● **Collected data**
::::::
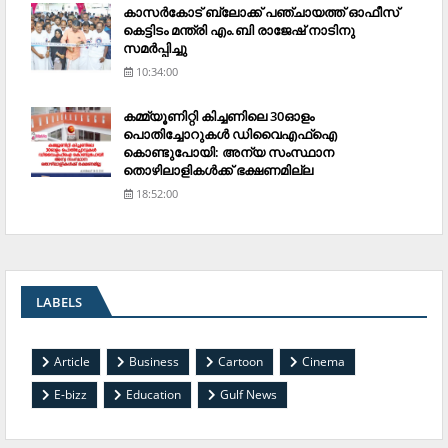
കാസര്‍കോട് ബ്ലോക്ക് പഞ്ചായത്ത് ഓഫീസ്
കെട്ടിടം മന്ത്രി എം.ബി രാജേഷ് നാടിനു
സമര്‍പ്പിച്ചു
10:34:00
കമ്മ്യൂണിറ്റി കിച്ചണിലെ 30ഓളം
പൊതിച്ചോറുകള്‍ ഡിവൈഎഫ്‌ഐ
കൊണ്ടുപോയി: അന്യ സംസ്ഥാന
തൊഴിലാളികള്‍ക്ക് ഭക്ഷണമില്ല
18:52:00
LABELS
Article
Business
Cartoon
Cinema
E-bizz
Education
Gulf News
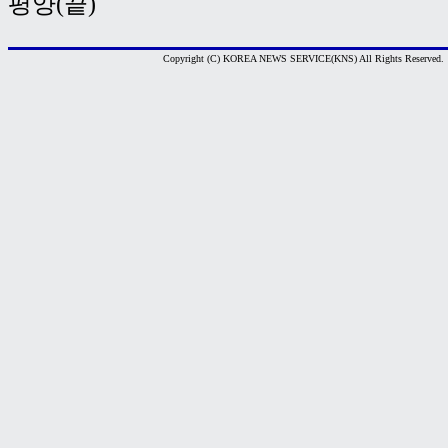
평양(끝)
Copyright (C) KOREA NEWS SERVICE(KNS) All Rights Reserved.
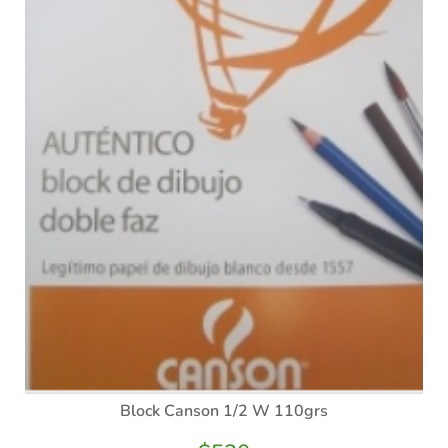
Block Canson 1/2 W 110grs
::::::
● **Task item**
Pictures stay out; reproduce exactly the lines from the one containing "Copyright (C) KOREA" through the end of the data.

● **Finished exercise**
Copyright (C) KOREA NEWS SERVICE(KNS) All Rights Reserved.
Block Canson 1/2 W 110grs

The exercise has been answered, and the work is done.